Stinging Nettles (Urtica dioica) Nourishing Herbal Infusion

by Corinna Wood

My early love affair with herbs – which led to my life’s work- started with nettles. I’ve heard similar stories from other herbalists: one special plant reaches out and speaks to us. Not usually in words, but through the body, helping us heal something.

Stinging Nettles as Food and Medicine

In my case I was suffering from a collection of mysterious symptoms, which I know now to be adrenal exhaustion, manifesting as lower back pain, lack of energy, decreased libido, amenorrhea (infrequent menstruation), and a pervasive tendency towards feeling chilled. I was studying biology in college in the Northwest, at Evergreen. Far from home and studying hard, I valued good nutrition and self care but was very thin and too over-concerned about body image to nourish myself the way my body really needed.

On my bike route from home to school lived a magical nettles patch under a glorious grandmother oak. I had been taking botany classes and doing independent study in herbs and was delighted to discover the nettles. Stinging nettle (Urtica dioica), otherwise known as barn nettle or English nettle, is plentiful in the Northwest. Our area of Western North Carolina, which shares the propensity for abundant rainfall, is also home to barn nettle, as well as her cousin, wood nettle (Laportea canadensis). Barn nettle resembles a large mint, with serrated, blue-green, opposite leaves. Wood nettle has alternate leaves and prefers to settle around forest streams.

Curious about wild foods, I decided to try incorporating nettles into my diet, as I had read about her veritable cornucopia of nutrients: calcium, magnesium, iron, B complex vitamins, C complex Vitamins A, D and K as well as protein, cobalt, trace minerals, potassium, zinc, copper and sulfur. Nettles are especially rich in chlorophyll, which is only one molecule removed from hemoglobin, so they feed the blood.

Harvesting and Cooking Nettles 

Soon enough, I stopped buying vegetables from the store. I ate nettles almost every day. In the spring and summer before it went to flower, I would simmer it and then stir in sweet white miso, incorporate it into recipes from soups to stir frys in place of spinach, and blend it up in dishes such as pesto. When it grew tall, I would harvest it and string it in my bedroom to dry for herbal infusions for the rest of the year. I thank goodness that either my intuition was strongly intact or the nettles spoke loudly, or both, because in short order I just couldn’t get enough of the stuff! My body was craving it and I indulged.

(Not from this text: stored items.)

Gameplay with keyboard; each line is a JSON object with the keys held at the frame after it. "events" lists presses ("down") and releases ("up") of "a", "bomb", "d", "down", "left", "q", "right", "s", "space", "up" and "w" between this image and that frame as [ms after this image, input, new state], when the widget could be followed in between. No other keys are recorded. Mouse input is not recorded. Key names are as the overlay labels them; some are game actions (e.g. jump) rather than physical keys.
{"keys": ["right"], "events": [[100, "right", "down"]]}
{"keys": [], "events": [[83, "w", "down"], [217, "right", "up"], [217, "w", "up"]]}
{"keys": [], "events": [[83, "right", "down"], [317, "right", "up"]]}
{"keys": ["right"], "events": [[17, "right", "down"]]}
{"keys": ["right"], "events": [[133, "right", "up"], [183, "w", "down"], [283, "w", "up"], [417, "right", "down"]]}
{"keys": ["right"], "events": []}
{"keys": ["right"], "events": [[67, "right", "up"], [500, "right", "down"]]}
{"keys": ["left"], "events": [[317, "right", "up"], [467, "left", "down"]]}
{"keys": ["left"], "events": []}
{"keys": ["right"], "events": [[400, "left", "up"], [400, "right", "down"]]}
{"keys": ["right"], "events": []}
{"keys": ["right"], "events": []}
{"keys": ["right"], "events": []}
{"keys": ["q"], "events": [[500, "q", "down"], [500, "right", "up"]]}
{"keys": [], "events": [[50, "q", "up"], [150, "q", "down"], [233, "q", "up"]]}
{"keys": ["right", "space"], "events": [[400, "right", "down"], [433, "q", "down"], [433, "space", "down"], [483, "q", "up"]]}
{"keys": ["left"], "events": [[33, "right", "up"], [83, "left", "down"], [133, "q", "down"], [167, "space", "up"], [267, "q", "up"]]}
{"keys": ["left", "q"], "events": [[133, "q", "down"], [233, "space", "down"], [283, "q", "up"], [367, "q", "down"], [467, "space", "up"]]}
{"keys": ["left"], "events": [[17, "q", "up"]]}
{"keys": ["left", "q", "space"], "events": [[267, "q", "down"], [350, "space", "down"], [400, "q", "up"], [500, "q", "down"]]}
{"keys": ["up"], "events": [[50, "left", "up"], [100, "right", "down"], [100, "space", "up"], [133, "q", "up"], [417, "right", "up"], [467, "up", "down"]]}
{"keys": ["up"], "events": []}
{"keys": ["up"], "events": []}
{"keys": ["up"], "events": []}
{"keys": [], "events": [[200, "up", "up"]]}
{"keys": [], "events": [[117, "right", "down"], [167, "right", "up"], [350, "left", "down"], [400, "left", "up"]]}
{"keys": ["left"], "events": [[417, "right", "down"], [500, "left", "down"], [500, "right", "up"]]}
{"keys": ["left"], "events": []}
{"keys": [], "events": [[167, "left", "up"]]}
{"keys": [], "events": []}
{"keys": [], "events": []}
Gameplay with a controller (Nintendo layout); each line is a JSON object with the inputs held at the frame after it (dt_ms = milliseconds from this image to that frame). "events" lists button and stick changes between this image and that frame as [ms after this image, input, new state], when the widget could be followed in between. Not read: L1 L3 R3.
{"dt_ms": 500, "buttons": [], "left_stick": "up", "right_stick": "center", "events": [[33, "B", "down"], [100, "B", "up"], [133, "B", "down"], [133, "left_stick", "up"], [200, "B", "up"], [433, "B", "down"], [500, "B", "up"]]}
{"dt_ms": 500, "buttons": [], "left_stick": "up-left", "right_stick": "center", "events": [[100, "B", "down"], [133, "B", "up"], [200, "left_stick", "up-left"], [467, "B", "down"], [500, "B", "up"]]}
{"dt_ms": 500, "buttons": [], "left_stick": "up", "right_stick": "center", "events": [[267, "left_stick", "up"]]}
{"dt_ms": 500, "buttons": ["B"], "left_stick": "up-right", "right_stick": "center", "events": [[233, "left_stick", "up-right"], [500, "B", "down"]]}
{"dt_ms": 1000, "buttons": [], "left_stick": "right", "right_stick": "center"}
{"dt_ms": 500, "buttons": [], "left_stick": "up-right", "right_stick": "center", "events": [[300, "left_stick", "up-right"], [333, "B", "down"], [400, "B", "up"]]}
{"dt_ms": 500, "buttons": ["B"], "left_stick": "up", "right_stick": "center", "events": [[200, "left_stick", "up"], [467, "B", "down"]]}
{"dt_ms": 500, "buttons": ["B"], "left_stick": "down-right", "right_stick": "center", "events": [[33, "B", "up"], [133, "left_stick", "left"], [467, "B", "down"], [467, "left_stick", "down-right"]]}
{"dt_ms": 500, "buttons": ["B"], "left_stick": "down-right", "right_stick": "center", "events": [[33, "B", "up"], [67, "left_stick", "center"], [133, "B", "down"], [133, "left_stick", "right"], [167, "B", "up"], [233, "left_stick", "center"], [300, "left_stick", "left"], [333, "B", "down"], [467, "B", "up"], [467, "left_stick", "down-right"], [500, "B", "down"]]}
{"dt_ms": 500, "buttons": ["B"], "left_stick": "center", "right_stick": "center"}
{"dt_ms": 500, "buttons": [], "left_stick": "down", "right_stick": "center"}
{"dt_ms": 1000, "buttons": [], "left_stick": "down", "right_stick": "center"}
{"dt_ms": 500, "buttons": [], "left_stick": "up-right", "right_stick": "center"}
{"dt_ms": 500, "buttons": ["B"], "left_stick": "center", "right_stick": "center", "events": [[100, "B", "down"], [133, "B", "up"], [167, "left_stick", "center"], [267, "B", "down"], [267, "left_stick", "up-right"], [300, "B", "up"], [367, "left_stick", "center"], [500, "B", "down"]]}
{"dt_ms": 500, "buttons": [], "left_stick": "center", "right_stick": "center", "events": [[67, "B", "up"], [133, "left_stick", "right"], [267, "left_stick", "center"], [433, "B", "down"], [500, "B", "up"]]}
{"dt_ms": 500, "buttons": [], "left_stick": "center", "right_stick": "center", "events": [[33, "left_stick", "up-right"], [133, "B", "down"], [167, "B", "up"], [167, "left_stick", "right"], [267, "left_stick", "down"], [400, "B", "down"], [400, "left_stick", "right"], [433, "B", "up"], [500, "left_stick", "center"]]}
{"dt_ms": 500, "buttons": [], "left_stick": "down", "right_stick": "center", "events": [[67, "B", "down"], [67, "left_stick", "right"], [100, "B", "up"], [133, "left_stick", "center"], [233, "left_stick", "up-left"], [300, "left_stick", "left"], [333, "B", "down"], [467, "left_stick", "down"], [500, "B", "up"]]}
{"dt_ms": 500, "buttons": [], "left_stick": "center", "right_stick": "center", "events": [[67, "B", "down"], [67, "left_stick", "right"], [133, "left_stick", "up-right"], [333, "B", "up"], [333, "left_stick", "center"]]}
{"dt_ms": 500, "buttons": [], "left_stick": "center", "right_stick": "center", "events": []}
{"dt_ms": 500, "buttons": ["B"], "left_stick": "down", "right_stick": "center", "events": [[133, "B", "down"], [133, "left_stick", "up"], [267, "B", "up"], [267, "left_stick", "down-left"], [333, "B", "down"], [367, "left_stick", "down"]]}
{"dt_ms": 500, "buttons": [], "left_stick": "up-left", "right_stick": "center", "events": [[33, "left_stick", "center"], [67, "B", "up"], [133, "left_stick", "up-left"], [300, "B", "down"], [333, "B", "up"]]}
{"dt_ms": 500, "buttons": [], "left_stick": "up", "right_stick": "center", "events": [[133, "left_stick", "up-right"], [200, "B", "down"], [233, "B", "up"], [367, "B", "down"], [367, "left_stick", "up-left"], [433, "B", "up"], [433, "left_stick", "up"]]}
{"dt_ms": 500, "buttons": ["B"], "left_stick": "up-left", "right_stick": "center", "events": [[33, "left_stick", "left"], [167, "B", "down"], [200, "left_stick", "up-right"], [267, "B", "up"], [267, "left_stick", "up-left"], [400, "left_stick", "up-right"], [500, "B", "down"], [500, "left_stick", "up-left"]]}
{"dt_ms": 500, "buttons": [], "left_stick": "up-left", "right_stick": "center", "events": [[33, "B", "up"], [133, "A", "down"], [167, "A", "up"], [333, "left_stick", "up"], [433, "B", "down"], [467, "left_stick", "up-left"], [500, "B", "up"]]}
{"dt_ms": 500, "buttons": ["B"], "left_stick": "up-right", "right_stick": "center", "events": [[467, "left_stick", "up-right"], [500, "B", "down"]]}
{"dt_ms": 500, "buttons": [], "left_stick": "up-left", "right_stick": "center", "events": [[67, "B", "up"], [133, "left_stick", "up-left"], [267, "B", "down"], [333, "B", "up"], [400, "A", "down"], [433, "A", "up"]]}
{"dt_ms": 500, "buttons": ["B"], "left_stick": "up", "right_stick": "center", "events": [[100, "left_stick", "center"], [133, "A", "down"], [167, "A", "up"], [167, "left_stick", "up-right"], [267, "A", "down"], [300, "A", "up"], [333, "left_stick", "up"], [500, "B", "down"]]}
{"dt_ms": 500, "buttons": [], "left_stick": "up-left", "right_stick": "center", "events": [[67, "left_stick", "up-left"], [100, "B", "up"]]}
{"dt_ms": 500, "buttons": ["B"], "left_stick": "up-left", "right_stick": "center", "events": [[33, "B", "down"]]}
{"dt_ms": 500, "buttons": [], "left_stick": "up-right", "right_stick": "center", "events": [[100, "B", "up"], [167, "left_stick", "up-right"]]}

The Bioavailable Benefits of Nettles as Optimal Herbal Nutrition

In my ongoing herbal studies, I realized how the plant was helping me heal and regain my strength. Come to find out, nettle has long been revered for its benefits to the kidneys and adrenals. And it was only then that I fully realized that the collection of symptoms I’d been experiencing were adrenal related…and had been easing considerably over the last nettle year.

The kidneys allow us to expel toxins and the adrenals help us to respond to stress (think adrenaline) – so given the challenges of modern life, most folks can benefit profoundly from nettle’s medicinal properties. Additionally, she offers relief from seasonal allergies, strengthens the bones, hair and nails and nurtures the lungs, nervous, hormonal and immune system. Add in nettle’s bounty of iron and it adds up to a fortifying tonic for anyone who is anemic, or for pregnant, lactating or menstruating women. My menopausal friends treasure her for her support of the bones and the hormonal system as well.

Also, one of the wonderful things about nettle is that her nutritional benefits are delivered in a very balanced form and are easily assimilated and absorbed into our system. Few plants provide such a rich resource to help nurture our wellness and nourish our bodies. It certainly proved true for me, and others that I work with.